- Extrait du document -
——————————

Traduire une structure spatiale en un axe temporel, tel est l'un des principaux objectifs d'Alberto Posadas. Xenakis avait lui aussi l'obsession de faire “sonner” l'architecture, tandis que Varèse voyait la musique comme des figures géométriques tournant dans l'espace. Posadas s'inscrit dans un mouvement comparable, avec ses propres particularités. Il accorde moins d'intérêt aux effets de masse, par exemple. Il préfère plonger dans la nature microscopique du son. Il en extrait des filigranes finement élaborés (comme le démontre également son intérêt pour les structures et les principes fractals, qu'il a utilisés dans d'autres œuvres) qu'il introduit dans la trame soignée du tissu musical au moyen de micro-intervalles, de figures rapides, de trilles, de trémolos et de multiphoniques. Il n'est plus question ici de tenter un déplacement direct de la construction pyramidale vers l'univers sonore, mais de détourner des données et des rapports afin de donner corps à un organisme musical totalement autonome et indépendant.

STEFANO RUSSOMANNO

NOTICE : The Heart's Ear - Liza Lim - 1997

The Heart's Ear est une commande de l'ensemble Australia. L'oeuvre plonge ses racines dans la musique arabo-musulmane ou turque. Elle témoigne aussi de l'intérêt que je porte depuis longtemps à la poésie soufie et, plus particulièrement, à celle de Jelaluddin Rumi, poète mystique du XIIIe siècle.
 
Cette poésie est gorgée d'images de communion extatique avec le divin. Elle abonde également en références musicales. la relation du musicien à son instrument sert souvent de métaphore à l'idée que les êtres sont des véhicules par lesquels se meuvent les esprits. Rumi décrit souvent l'intimité que le musicien entretient avec son instrument comme un rapport érotique - une relation toute de caresses subtiles, de souffles et de danse des corps.

——————————

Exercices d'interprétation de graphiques
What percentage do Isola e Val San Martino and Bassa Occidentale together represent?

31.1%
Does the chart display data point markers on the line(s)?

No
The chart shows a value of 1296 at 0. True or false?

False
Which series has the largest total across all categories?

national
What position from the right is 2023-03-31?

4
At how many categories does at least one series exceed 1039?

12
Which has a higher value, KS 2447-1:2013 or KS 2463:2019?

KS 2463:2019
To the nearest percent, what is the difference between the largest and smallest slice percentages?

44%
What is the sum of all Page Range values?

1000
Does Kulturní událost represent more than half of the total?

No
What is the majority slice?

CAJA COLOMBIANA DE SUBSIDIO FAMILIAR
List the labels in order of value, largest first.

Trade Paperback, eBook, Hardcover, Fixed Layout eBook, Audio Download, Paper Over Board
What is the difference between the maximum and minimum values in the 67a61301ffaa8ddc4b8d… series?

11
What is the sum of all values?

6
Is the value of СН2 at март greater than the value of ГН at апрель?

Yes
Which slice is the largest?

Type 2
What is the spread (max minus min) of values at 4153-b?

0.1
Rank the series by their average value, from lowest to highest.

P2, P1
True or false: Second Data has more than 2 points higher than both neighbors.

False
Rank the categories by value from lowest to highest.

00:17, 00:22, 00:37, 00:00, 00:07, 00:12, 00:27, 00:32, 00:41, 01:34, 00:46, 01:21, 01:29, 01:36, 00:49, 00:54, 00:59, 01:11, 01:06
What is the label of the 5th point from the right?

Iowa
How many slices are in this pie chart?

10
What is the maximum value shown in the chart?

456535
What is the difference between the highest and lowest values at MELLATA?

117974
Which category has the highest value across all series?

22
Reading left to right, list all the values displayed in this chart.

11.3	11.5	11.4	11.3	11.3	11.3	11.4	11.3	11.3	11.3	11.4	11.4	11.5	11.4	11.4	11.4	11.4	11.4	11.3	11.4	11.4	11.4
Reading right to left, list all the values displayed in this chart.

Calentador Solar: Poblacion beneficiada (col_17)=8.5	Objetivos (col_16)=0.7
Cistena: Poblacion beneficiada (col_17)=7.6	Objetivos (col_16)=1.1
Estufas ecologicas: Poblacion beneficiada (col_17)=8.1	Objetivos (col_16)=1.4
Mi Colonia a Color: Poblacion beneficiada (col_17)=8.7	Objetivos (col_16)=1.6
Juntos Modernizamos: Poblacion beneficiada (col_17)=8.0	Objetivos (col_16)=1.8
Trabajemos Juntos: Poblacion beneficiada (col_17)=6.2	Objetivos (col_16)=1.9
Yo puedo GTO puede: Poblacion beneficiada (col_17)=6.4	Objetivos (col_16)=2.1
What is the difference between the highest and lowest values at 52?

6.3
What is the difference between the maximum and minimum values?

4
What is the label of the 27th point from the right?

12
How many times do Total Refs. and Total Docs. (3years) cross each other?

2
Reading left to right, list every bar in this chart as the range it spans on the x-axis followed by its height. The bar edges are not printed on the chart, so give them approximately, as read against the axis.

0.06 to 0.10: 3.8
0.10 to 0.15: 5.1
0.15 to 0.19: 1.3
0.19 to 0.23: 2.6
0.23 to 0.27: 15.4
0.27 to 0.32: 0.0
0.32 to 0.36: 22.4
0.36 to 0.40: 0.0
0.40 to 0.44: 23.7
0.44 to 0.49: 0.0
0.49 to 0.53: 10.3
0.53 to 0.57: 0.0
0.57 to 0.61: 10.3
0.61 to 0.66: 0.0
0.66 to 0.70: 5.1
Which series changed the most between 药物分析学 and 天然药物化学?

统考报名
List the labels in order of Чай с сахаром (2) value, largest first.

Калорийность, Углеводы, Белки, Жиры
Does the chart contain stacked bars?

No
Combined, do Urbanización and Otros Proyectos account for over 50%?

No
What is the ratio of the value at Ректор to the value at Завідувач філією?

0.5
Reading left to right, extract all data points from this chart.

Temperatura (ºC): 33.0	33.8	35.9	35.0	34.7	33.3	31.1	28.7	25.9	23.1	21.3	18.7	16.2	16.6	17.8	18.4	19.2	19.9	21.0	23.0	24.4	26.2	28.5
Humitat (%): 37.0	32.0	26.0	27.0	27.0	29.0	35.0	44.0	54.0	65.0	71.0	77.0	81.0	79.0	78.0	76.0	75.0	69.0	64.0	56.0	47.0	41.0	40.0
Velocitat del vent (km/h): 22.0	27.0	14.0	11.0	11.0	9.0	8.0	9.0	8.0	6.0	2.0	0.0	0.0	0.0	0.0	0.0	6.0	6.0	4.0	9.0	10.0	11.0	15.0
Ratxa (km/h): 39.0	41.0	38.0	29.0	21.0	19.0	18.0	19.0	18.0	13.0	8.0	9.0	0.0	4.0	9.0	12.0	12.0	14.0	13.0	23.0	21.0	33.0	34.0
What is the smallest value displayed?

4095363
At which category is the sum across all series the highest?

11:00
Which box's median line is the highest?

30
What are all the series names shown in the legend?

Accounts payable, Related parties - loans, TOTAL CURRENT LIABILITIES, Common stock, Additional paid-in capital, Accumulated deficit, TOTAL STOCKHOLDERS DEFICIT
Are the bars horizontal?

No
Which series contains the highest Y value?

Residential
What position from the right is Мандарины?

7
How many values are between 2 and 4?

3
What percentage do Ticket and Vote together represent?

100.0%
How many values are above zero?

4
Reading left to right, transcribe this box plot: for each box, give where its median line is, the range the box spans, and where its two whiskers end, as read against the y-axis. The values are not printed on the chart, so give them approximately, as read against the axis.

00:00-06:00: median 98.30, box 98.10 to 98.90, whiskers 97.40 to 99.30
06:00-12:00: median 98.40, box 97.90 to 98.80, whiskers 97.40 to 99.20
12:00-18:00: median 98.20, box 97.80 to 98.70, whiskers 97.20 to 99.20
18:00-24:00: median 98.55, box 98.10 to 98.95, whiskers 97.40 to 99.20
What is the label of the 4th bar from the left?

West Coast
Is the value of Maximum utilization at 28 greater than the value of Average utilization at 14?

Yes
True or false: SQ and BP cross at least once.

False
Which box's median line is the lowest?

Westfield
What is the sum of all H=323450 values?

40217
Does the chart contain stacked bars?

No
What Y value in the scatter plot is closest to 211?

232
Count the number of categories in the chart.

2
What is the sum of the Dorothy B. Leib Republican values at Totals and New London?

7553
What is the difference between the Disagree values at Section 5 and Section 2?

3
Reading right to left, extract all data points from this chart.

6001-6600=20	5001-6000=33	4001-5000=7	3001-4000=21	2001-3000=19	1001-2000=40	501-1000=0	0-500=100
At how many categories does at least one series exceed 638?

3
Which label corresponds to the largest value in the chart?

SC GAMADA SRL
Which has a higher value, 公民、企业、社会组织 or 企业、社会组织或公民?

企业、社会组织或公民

——————————

Recopiez intégralement l'extrait de notices musicales ci-dessus, sans en modifier un seul mot ni un seul signe.

- Corrigé -
Traduire une structure spatiale en un axe temporel, tel est l'un des principaux objectifs d'Alberto Posadas. Xenakis avait lui aussi l'obsession de faire “sonner” l'architecture, tandis que Varèse voyait la musique comme des figures géométriques tournant dans l'espace. Posadas s'inscrit dans un mouvement comparable, avec ses propres particularités. Il accorde moins d'intérêt aux effets de masse, par exemple. Il préfère plonger dans la nature microscopique du son. Il en extrait des filigranes finement élaborés (comme le démontre également son intérêt pour les structures et les principes fractals, qu'il a utilisés dans d'autres œuvres) qu'il introduit dans la trame soignée du tissu musical au moyen de micro-intervalles, de figures rapides, de trilles, de trémolos et de multiphoniques. Il n'est plus question ici de tenter un déplacement direct de la construction pyramidale vers l'univers sonore, mais de détourner des données et des rapports afin de donner corps à un organisme musical totalement autonome et indépendant.

STEFANO RUSSOMANNO

NOTICE : The Heart's Ear - Liza Lim - 1997

The Heart's Ear est une commande de l'ensemble Australia. L'oeuvre plonge ses racines dans la musique arabo-musulmane ou turque. Elle témoigne aussi de l'intérêt que je porte depuis longtemps à la poésie soufie et, plus particulièrement, à celle de Jelaluddin Rumi, poète mystique du XIIIe siècle.
 
Cette poésie est gorgée d'images de communion extatique avec le divin. Elle abonde également en références musicales. la relation du musicien à son instrument sert souvent de métaphore à l'idée que les êtres sont des véhicules par lesquels se meuvent les esprits. Rumi décrit souvent l'intimité que le musicien entretient avec son instrument comme un rapport érotique - une relation toute de caresses subtiles, de souffles et de danse des corps.